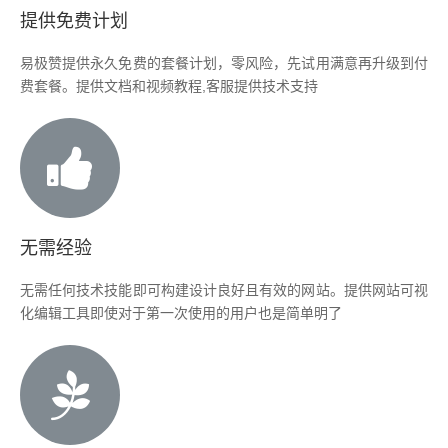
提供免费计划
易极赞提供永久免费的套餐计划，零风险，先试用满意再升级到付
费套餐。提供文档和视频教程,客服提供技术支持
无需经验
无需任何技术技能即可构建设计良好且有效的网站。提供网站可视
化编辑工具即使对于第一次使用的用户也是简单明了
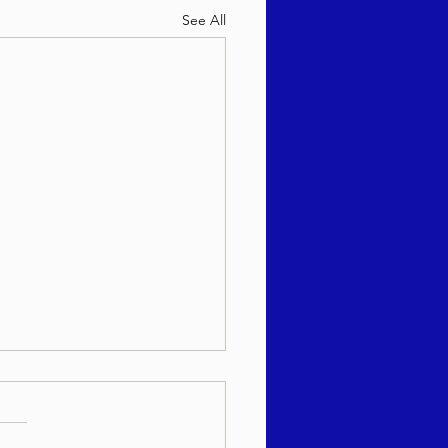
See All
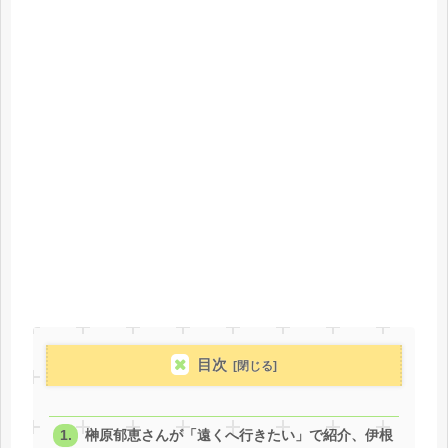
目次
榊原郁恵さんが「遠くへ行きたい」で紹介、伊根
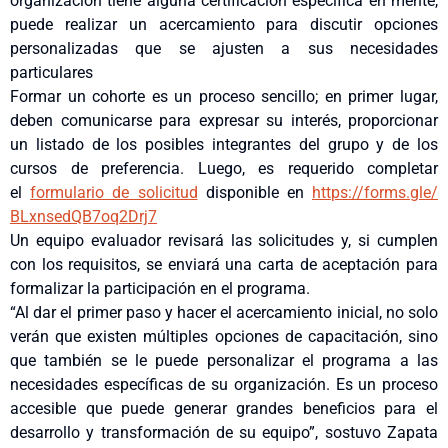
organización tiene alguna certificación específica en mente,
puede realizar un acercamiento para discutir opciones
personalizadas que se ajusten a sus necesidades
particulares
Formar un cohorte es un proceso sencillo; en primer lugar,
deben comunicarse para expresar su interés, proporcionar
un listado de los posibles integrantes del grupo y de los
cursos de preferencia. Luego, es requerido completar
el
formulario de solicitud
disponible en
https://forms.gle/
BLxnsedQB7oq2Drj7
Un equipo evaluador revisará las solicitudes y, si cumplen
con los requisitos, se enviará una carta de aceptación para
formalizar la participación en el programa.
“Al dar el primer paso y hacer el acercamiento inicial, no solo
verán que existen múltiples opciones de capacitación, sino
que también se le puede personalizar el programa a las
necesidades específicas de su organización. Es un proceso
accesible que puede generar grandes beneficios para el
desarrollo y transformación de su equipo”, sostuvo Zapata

WHAT THE TASK REQUIRES: Copy out each line of the records where the string "puede" appears.

YOUR RESPONSE:
puede realizar un acercamiento para discutir opciones
que también se le puede personalizar el programa a las
accesible que puede generar grandes beneficios para el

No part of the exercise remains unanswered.